*AIM OF THE EXERCISE*.
Retype the lines below word for word, starting with the line that contains "family: Psychodidae" and going on through the last line.

*ENTRIES SHOWN*.
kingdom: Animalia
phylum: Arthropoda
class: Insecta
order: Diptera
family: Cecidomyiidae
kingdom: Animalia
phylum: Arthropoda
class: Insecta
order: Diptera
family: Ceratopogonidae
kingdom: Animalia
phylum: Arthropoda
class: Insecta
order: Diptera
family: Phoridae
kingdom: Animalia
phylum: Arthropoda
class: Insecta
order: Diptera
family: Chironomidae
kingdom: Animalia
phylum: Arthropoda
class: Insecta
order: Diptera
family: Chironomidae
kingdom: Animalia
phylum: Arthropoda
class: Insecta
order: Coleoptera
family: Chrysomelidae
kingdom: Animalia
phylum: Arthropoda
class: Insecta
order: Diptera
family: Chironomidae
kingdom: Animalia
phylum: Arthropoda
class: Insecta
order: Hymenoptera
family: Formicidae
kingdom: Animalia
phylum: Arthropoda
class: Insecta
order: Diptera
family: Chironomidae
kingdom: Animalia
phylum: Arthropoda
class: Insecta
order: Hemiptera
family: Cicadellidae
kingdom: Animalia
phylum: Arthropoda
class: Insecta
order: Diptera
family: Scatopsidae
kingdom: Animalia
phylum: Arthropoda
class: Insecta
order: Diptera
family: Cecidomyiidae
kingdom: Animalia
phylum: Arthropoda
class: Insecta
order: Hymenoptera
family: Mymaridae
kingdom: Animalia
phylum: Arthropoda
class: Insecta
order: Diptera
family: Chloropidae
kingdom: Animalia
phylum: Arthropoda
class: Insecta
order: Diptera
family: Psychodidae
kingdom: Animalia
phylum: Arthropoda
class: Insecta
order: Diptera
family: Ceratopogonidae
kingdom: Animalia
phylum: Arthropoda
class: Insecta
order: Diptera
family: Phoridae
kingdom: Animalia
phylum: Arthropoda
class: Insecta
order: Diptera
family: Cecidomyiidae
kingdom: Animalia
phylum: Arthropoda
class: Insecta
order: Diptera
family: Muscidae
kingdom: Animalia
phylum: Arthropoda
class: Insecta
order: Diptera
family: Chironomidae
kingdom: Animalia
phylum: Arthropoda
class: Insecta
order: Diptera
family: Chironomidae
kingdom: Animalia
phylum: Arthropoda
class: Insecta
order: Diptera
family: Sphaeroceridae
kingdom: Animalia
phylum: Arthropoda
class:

*EXPECTED ANSWER*.
family: Psychodidae
kingdom: Animalia
phylum: Arthropoda
class: Insecta
order: Diptera
family: Ceratopogonidae
kingdom: Animalia
phylum: Arthropoda
class: Insecta
order: Diptera
family: Phoridae
kingdom: Animalia
phylum: Arthropoda
class: Insecta
order: Diptera
family: Cecidomyiidae
kingdom: Animalia
phylum: Arthropoda
class: Insecta
order: Diptera
family: Muscidae
kingdom: Animalia
phylum: Arthropoda
class: Insecta
order: Diptera
family: Chironomidae
kingdom: Animalia
phylum: Arthropoda
class: Insecta
order: Diptera
family: Chironomidae
kingdom: Animalia
phylum: Arthropoda
class: Insecta
order: Diptera
family: Sphaeroceridae
kingdom: Animalia
phylum: Arthropoda
class:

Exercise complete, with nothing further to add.